Background:
Ultrasound has been shown to enhance thrombolysis when used in conjunction with a thrombolytic agent. We have loaded echogenic liposomes (ELIP) with tissue plasminogen activator (tPA) and shown that mechanical non-imaging 1 MHz ultrasound can enhance thrombolysis in an in vitro clot model. This study aimed to evaluate the efficacy of clinical Doppler ultrasound to enhance the thrombolytic effect of our tPA-ELIP.
Materials and Methods:
A standard reproducible whole blood porcine clot model was used. Clots were blotted dry, weighed, and placed in 10 ml fresh frozen porcine plasma. Clots were treated with tPA-ELIP with and without Doppler ultrasound (pulsed wave ultrasound, 6.6 MHz, 2 minute-treatment time).

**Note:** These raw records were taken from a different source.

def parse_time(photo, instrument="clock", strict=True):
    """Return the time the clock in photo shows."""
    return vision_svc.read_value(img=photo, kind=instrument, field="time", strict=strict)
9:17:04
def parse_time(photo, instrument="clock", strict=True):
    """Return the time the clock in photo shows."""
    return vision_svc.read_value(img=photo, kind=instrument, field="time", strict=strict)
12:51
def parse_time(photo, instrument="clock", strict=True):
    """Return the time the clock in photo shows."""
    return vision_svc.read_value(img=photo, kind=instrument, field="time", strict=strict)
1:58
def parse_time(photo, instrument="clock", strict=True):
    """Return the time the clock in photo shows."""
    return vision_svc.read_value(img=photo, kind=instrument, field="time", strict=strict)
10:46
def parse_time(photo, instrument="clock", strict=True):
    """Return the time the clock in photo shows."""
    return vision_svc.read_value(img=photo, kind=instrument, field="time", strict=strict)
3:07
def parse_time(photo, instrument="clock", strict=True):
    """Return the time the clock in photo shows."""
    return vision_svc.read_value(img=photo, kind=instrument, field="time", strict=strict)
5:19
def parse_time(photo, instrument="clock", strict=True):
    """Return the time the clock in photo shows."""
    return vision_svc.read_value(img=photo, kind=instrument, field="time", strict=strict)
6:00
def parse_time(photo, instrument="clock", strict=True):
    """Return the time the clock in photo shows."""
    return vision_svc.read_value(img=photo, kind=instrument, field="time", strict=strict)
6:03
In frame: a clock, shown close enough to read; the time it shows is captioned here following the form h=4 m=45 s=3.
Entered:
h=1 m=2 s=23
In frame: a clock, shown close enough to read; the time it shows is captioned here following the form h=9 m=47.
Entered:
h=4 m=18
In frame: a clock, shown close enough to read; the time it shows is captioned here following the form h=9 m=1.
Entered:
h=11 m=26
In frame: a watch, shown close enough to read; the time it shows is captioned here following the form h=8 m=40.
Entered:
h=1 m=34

After 30 minutes, clots were similarly weighed. Data are reported as percent clot mass loss. Samples of the plasma were assayed for D-dimer levels.
Results:
Exposure of tPA-ELIP to clinical Doppler ultrasound enhanced thrombolysis (p=0.015 vs. tPA alone or Doppler ultrasound alone; Figure
). There was a trend towards higher D-dimer levels in the clots treated with tPA-ELIP + clinical Doppler ultrasound, corresponding to the higher percent clot mass loss seen in this treatment group.
Conclusions: This study demonstrates the ability of clinical Doppler ultrasound to enhance the thrombolytic effect of our tPA-ELIP in an in vitro clot model. This demonstrates the potential to translate our novel thrombolytic technique of combining a thrombolytic-loaded contrast agent and ultrasound to patient care.